▸ **Provided records**:
=-=-=
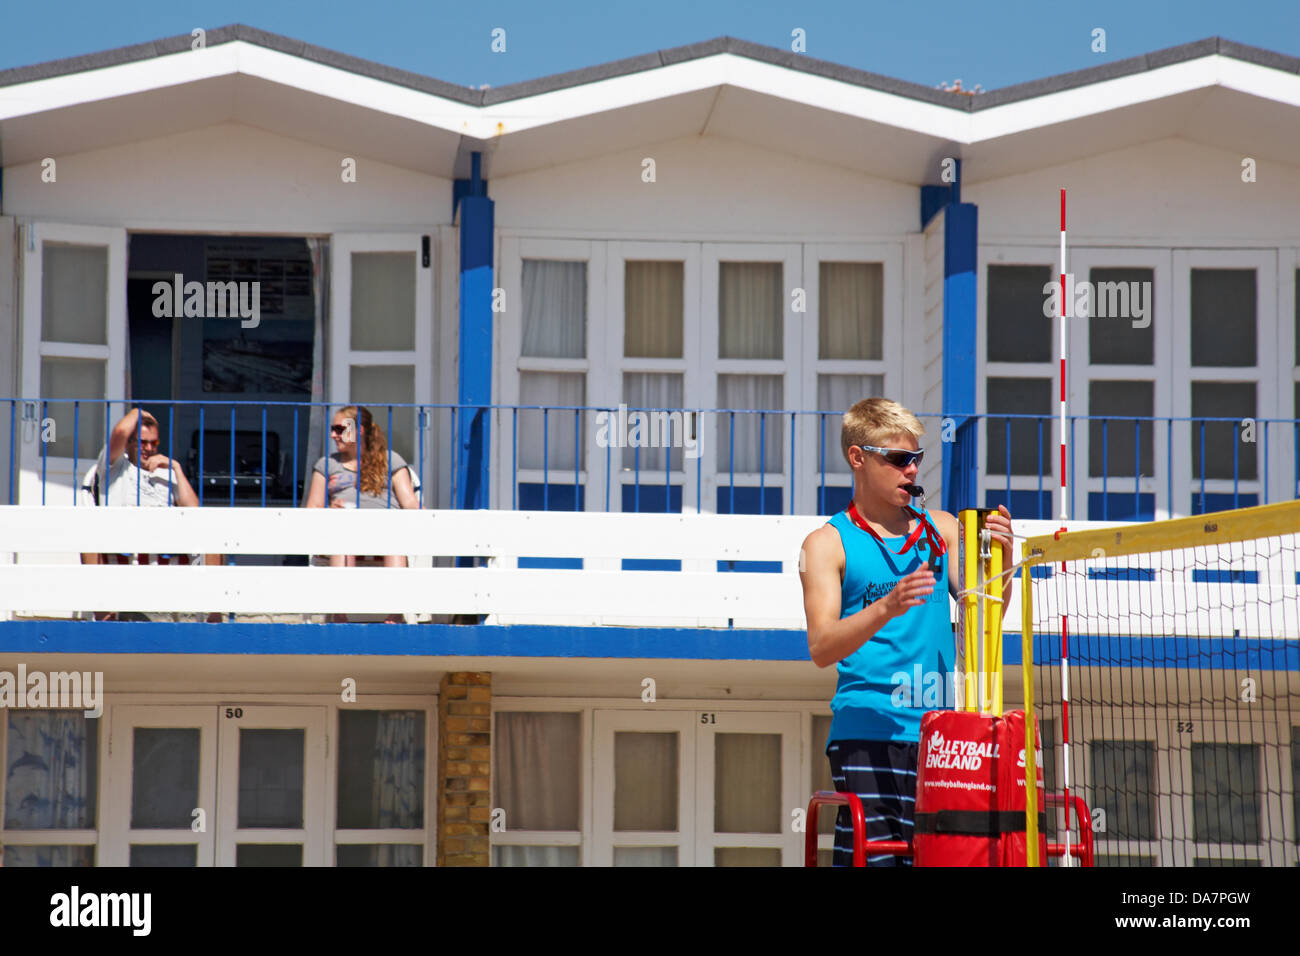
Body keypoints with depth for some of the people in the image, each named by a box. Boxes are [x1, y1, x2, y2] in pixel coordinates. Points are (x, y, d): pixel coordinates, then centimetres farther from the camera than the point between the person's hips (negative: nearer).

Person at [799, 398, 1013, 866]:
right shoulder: (827, 544, 3)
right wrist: (886, 608, -25)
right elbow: (822, 648, -8)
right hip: (867, 735, -4)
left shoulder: (942, 529, 16)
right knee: (871, 856, -13)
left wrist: (1001, 558, -11)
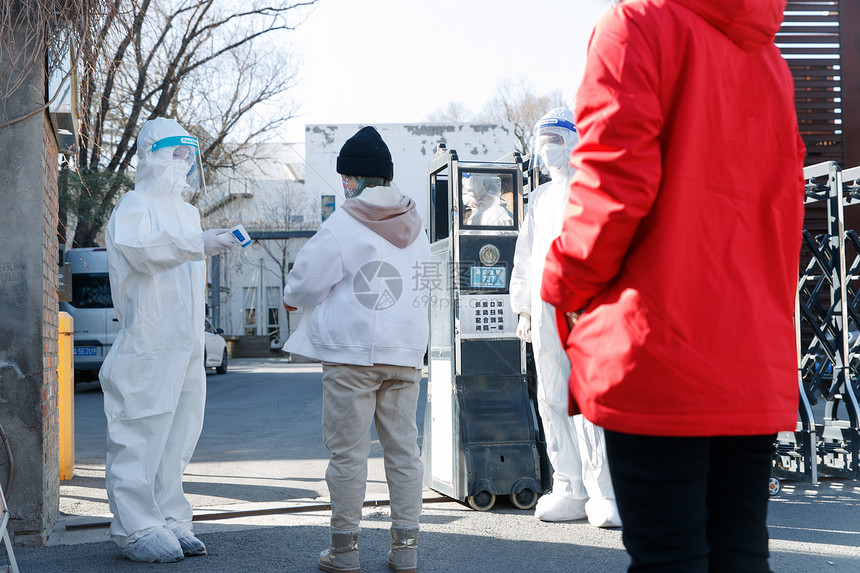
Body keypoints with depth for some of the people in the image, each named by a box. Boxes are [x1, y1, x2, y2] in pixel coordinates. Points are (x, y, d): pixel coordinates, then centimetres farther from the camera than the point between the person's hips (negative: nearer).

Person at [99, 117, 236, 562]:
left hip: (185, 343, 8)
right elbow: (140, 249, -27)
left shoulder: (187, 212, 22)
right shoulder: (134, 206, -5)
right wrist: (197, 244, -37)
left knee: (177, 434, 11)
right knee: (141, 434, -7)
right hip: (147, 345, -8)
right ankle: (135, 529, -3)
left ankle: (168, 521, 19)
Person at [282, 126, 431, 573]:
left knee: (347, 450, 2)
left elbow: (304, 284, -4)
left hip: (351, 355, -5)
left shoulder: (341, 226, -9)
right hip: (406, 353, 5)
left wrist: (291, 299, 18)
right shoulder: (416, 229, 10)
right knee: (403, 447, 8)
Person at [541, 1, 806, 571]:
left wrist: (565, 286, 1)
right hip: (760, 364, 6)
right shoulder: (770, 60, 18)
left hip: (660, 352, -6)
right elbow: (786, 207, 16)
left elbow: (615, 180, -12)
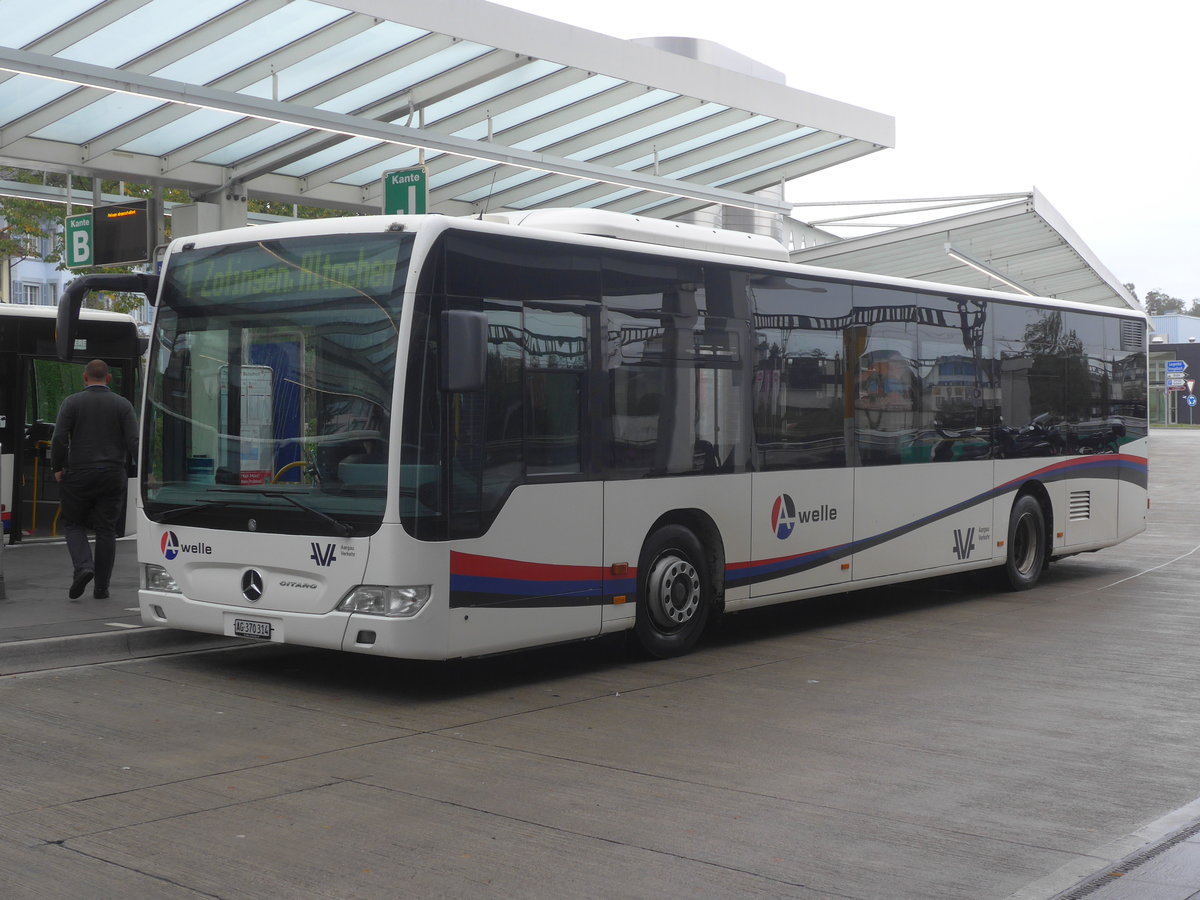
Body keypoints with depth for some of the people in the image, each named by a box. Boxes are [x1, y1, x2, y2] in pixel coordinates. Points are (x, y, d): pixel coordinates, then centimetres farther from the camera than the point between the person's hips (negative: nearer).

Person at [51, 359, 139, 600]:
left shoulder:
=-=-=
▸ **What you are asked to do**: Rewrite the data from the line with "left shoulder: (942, 529, 16)" to the line with "right shoulder: (134, 206, -5)", swapping "shoulder" for "shoulder joint" and leaving everything else unchanged. Omit the pictures.

▸ **Reply to the exercise**:
left shoulder joint: (942, 529, 16)
right knee: (871, 856, -13)
left wrist: (1001, 558, -11)
Body keypoints with depth for some of the people in the image, each named by a box. Boxes are [x1, y1, x2, y2] in pixel coordinates. Points are (x, y, d): pixel coordinates, then centimetres farther from the camera than the point between the person's hips (negative: nearer).

Person at [99, 117, 236, 562]:
left hip: (185, 343, 8)
right elbow: (140, 249, -27)
left shoulder joint: (187, 212, 22)
right shoulder joint: (134, 206, -5)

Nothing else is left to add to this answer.